Letter sent out by Save Family Farming Jan. 15
WHATCOM — On Jan. 15 the Save Family Farming organization sent a letter to committee members and caucus leaders as the 2019 Washington State Legislature opened in Olympia, along with a detailed paper outlining the precarious status of many family farms. It identified a number of issues — including labor, pesticides, energy costs, climate change, fish habitat and water access — that may be considered in this legislative session and could harm the future of farmers.
Rising costs, low prices and foreign imports weigh heavily on farmers, who ask that legislators understand these and other impacts when considering new farm-related laws, Save Family Farming says.
“Our elected representatives are more and more elected by the growing urban populations and so getting farther away from farms and the critical issues we face,” said Larry Stap, of Lynden, president of Save Family Farming. “This letter is intended to encourage them to talk to us, learn about the realities of farming and consider the many negative consequences if they take action to cause the further loss of our family farms.”
The issue of labor is already on the table.
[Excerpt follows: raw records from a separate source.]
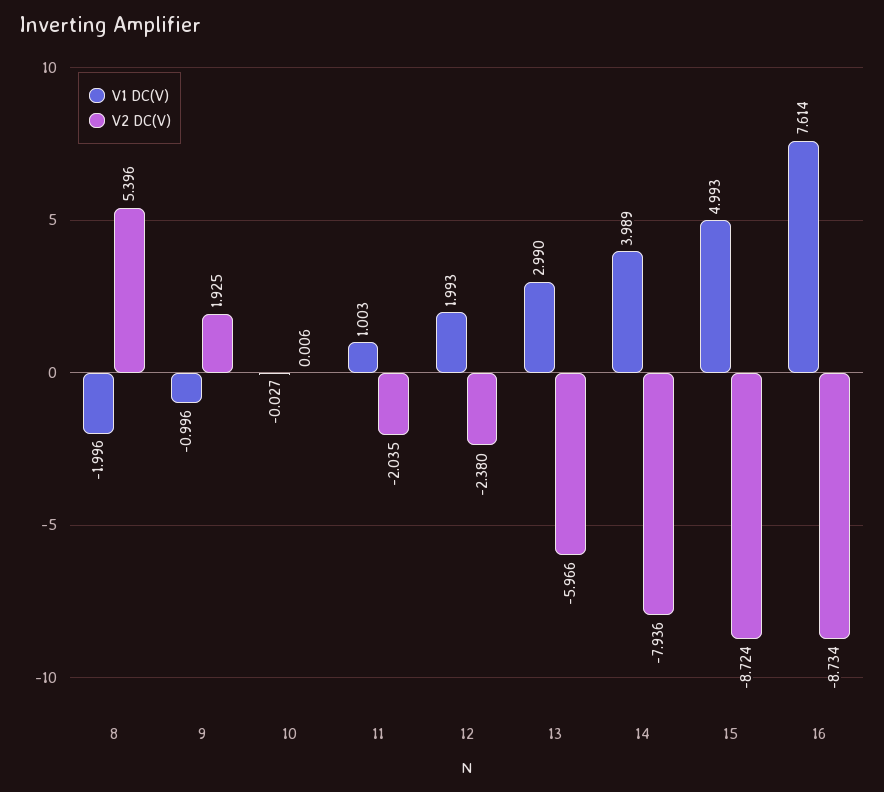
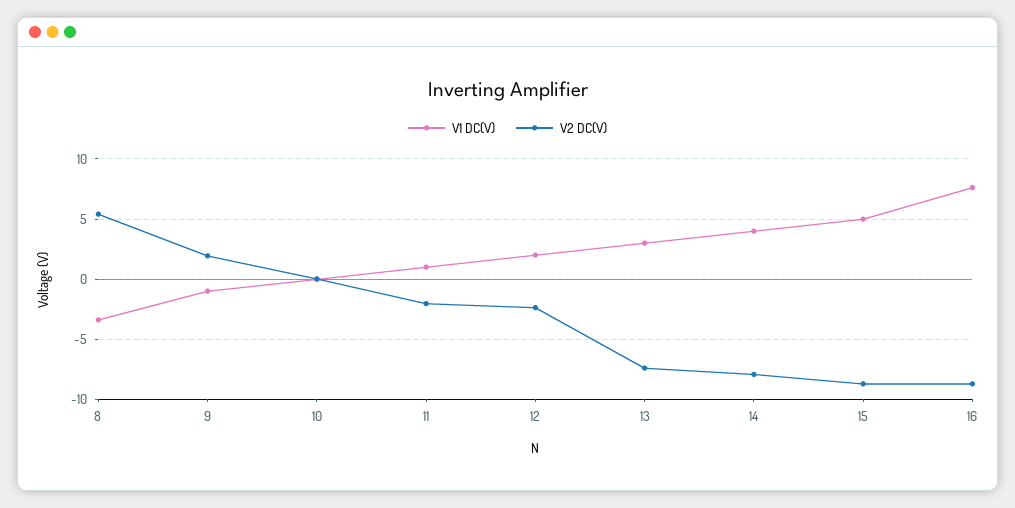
  {
    "V1 DC(V)": {
-     "8": -1.996,
+     "8": -3.5,
      "9": -0.996,
      "10": -0.027,
      "11": 1.003,
      "12": 1.993,
      "13": 2.99,
      "14": 3.989,
      "15": 4.993,
      "16": 7.614
    },
    "V2 DC(V)": {
      "8": 5.396,
      "9": 1.925,
      "10": 0.006,
      "11": -2.035,
      "12": -2.38,
-     "13": -5.966,
+     "13": -7.5,
      "14": -7.936,
      "15": -8.724,
      "16": -8.734
    }
  }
The Washington Farm Bureau issued an alert on Jan. 18 that a bill will be considered that would “punish farmers” who use the guest worker program to help ease the severe shortage of farm workers. Save Family Farming says the federal H-2A program is very important to workers who depend on the pay they receive to support their families — pay that is 20 to 30 times more than what they can earn in foreign farm fields.
“We are rapidly losing out to foreign growers as our labor costs continue to rise far beyond theirs,” said Gerald Baron, executive director of Save Family Farming. “We just want our legislators to be aware of the harmful consequences of adding significant new burdens on our already stretched farmers. They need to see how unnecessary new costs and regulations harm workers and consumers as well as farmers.”
Pesticide legislation passed in the last session of the Legislature provides an example of why it is so important for legislators to talk to farmers and farm representatives. “They are not necessarily getting the straight facts from activists pushing this kind of legislation,” Baron said.
Another major issue that farmers pinpoint relates to aquatic habitat. The Orca Task Force and Gov. Jay Inslee have asked for $1.1 billion to help save the Southern Resident killer whales and the chinook salmon they feed on.
“We have many concerns about this plan and funding,” Baron said, pointing to a video and position paper Save Family Farming has developed that show current science does not support the direction proposed. “Some keep wanting to take more farmland for fish habitat, as they tried with the disastrous ‘What’s Upstream’ campaign,” Baron said, “but science shows habitat is not the critical issue. Farmers are already voluntarily doing perhaps more than anyone to protect and enhance habitat.”
The legislative appeal letter and detailed document are available on the Save Family Farming website at http://www.savefamilyfarming.org.
Save Family Farming was formed in early 2016 in response to the federally funded anti-farm lobbying campaign “What’s Upstream.” It addresses issues that affect the future of family farming in Washington state. Save Family Farming has as affiliates Whatcom Family Farmers, Skagit Family Farmers and the new Eastern Washington Family Farmers.